TASK OBJECTIVE >>
Using the records below, copy exactly the part that opens with the line holding "appareils. Le fait" and closes with the line holding "hdä viimeistään neljä", minus the pictures.

Records from a data collection

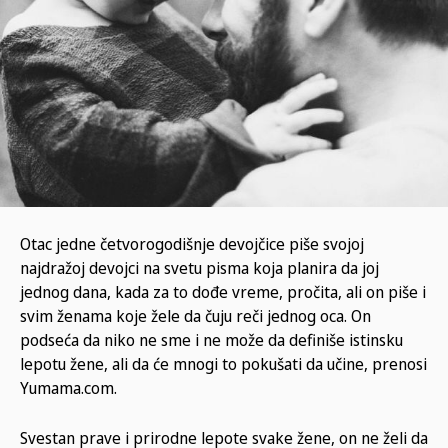
Otac jedne četvorogodišnje devojčice piše svojoj
najdražoj devojci na svetu pisma koja planira da joj
jednog dana, kada za to dođe vreme, pročita, ali on piše i
svim ženama koje žele da čuju reči jednog oca. On
podseća da niko ne sme i ne može da definiše istinsku
lepotu žene, ali da će mnogi to pokušati da učine, prenosi
Yumama.com.
Svestan prave i prirodne lepote svake žene, on ne želi da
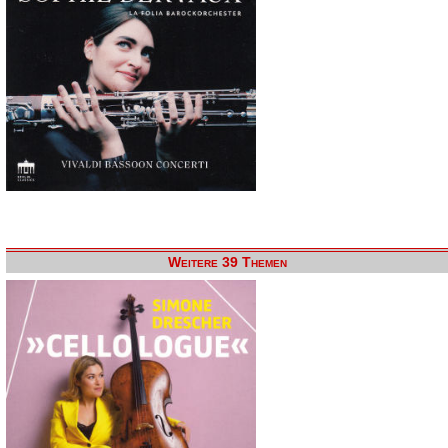
Weitere 39 Themen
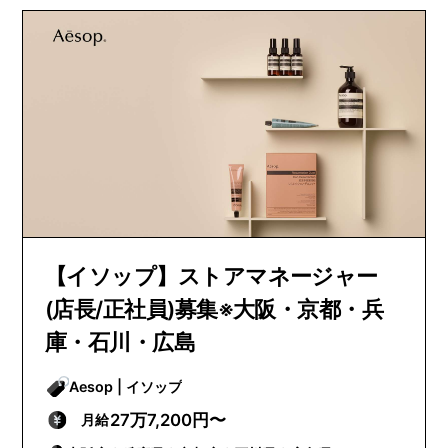
【イソップ】ストアマネージャー
(店長/正社員)募集※大阪・京都・兵
庫・石川・広島
Aesop | イソップ
27万7,200円〜
月給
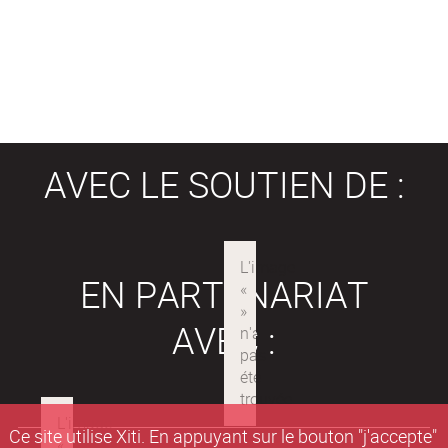
AVEC LE SOUTIEN DE :
EN PARTENARIAT
AVEC :
Ce site utilise Xiti. En appuyant sur le bouton "j'accepte"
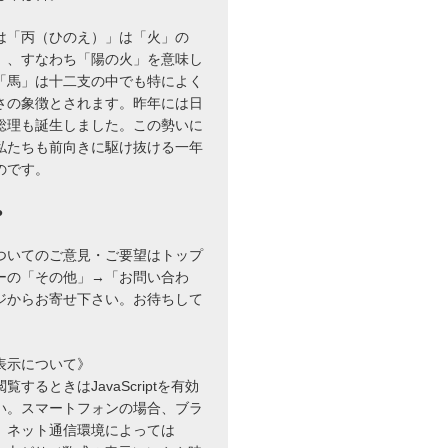
は「丙（ひのえ）」は「火」の
」、すなわち「陽の火」を意味し
「馬」は十二支の中でも特によく
さの象徴とされます。昨年には日
総理も誕生しました。この勢いに
私たちも前向きに駆け抜ける一年
のです。
●
ついてのご意見・ご要望はトップ
ーの「その他」→「お問い合わ
ジからお寄せ下さい。お待ちして
表示について》
するときはJavaScriptを有効
い。スマートフォンの場合、ブラ
、ネット通信環境によっては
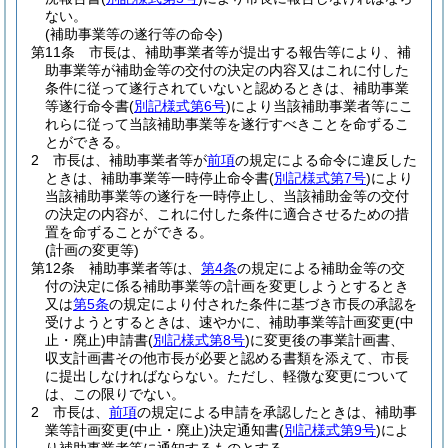
ない。
(補助事業等の遂行等の命令)
第11条
市長は、補助事業者等が提出する報告等により、補
助事業等が補助金等の交付の決定の内容又はこれに付した
条件に従って遂行されていないと認めるときは、補助事業
等遂行命令書
(
別記様式第6号
)
により当該補助事業者等にこ
れらに従って当該補助事業等を遂行すべきことを命ずるこ
とができる。
2
市長は、補助事業者等が
前項
の規定による命令に違反した
ときは、補助事業等一時停止命令書
(
別記様式第7号
)
により
当該補助事業等の遂行を一時停止し、当該補助金等の交付
の決定の内容が、これに付した条件に適合させるための措
置を命ずることができる。
(計画の変更等)
第12条
補助事業者等は、
第4条
の規定による補助金等の交
付の決定に係る補助事業等の計画を変更しようとするとき
又は
第5条
の規定により付された条件に基づき市長の承認を
受けようとするときは、速やかに、補助事業等計画変更
(中
止・廃止)
申請書
(
別記様式第8号
)
に変更後の事業計画書、
収支計画書その他市長が必要と認める書類を添えて、市長
に提出しなければならない。
ただし、軽微な変更について
は、この限りでない。
2
市長は、
前項
の規定による申請を承認したときは、補助事
業等計画変更
(中止・廃止)
決定通知書
(
別記様式第9号
)
によ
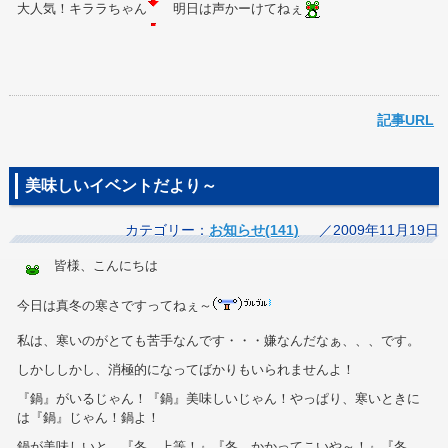
大人気！キララちゃん
明日は声かーけてねぇ
記事URL
美味しいイベントだより～
カテゴリー：
お知らせ(141)
／2009年11月19日
皆様、こんにちは
今日は真冬の寒さですってねぇ～
私は、寒いのがとても苦手なんです・・・嫌なんだなぁ、、、です。
しかししかし、消極的になってばかりもいられませんよ！
『鍋』がいるじゃん！『鍋』美味しいじゃん！やっぱり、寒いときに
は『鍋』じゃん！鍋よ！
鍋が美味しいと、『冬、上等！』『冬、かかってこいや～！』『冬、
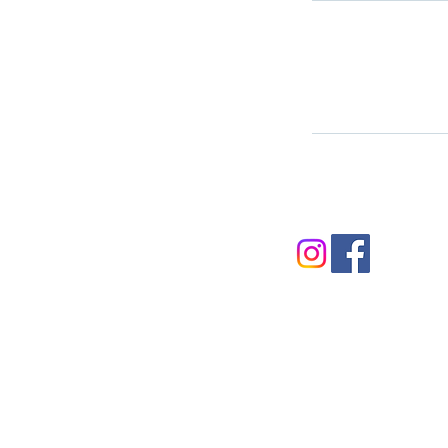
© 2023 by Anna Romva
Design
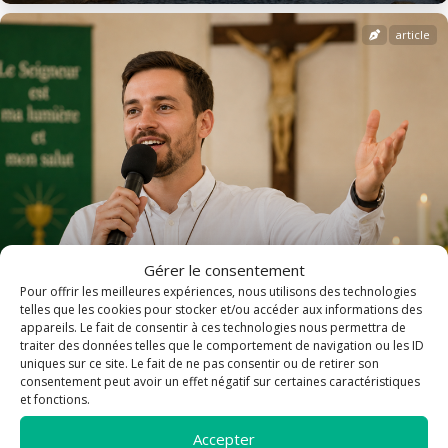
article
Gérer le consentement
Pour offrir les meilleures expériences, nous utilisons des technologies
telles que les cookies pour stocker et/ou accéder aux informations des
appareils. Le fait de consentir à ces technologies nous permettra de
traiter des données telles que le comportement de navigation ou les ID
Une nouvelle sono pour Saint-Flavien
uniques sur ce site. Le fait de ne pas consentir ou de retirer son
consentement peut avoir un effet négatif sur certaines caractéristiques
et fonctions.
article
Accepter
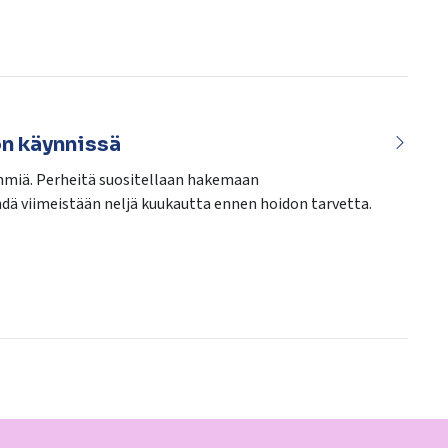
n käynnissä
yhmiä. Perheitä suositellaan hakemaan
hdä viimeistään neljä kuukautta ennen hoidon tarvetta.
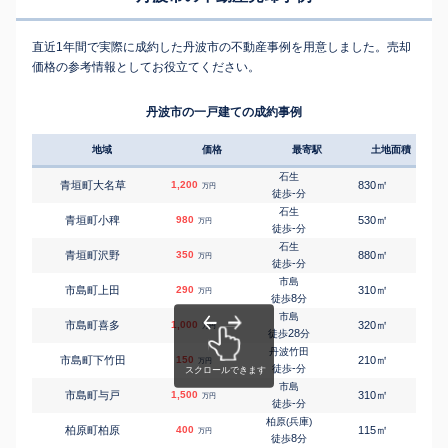
直近1年間で実際に成約した丹波市の不動産事例を用意しました。売却
価格の参考情報としてお役立てください。
丹波市の一戸建ての成約事例
地域
価格
最寄駅
土地面積
延床
石生
㎡
㎡
青垣町大名草
1,200
830
80
万円
-
徒歩
分
石生
㎡
㎡
青垣町小稗
980
530
60
万円
-
徒歩
分
石生
㎡
㎡
青垣町沢野
350
880
320
万円
-
徒歩
分
市島
㎡
㎡
市島町上田
290
310
200
万円
8
徒歩
分
市島
㎡
㎡
市島町喜多
1,000
320
85
万円
28
徒歩
分
丹波竹田
㎡
㎡
市島町下竹田
150
210
115
万円
-
徒歩
分
市島
㎡
㎡
市島町与戸
1,500
310
95
万円
-
徒歩
分
柏原(兵庫)
㎡
㎡
柏原町柏原
400
115
100
万円
8
徒歩
分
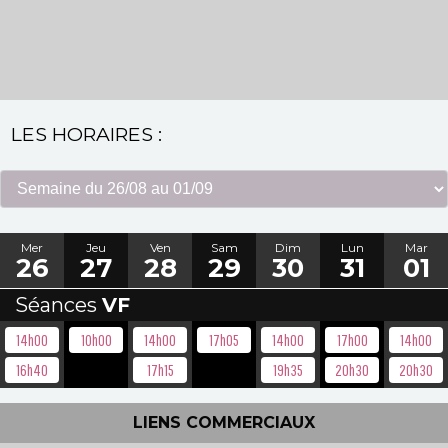
LES HORAIRES :
Mer
Jeu
Ven
Sam
Dim
Lun
Mar
26
27
28
29
30
31
01
Séances
VF
14h00
10h00
14h00
17h05
14h00
17h00
14h00
16h40
17h15
19h35
20h30
20h30
LIENS COMMERCIAUX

EXPECTED OUTPUT >>
appareils. Le fait de consentir à ces technologies nous permettra de
traiter des données telles que le comportement de navigation ou les ID
Une nouvelle sono pour Saint-Flavien
uniques sur ce site. Le fait de ne pas consentir ou de retirer son
consentement peut avoir un effet négatif sur certaines caractéristiques
et fonctions.
article
Accepter
n käynnissä
yhmiä. Perheitä suositellaan hakemaan
hdä viimeistään neljä kuukautta ennen hoidon tarvetta.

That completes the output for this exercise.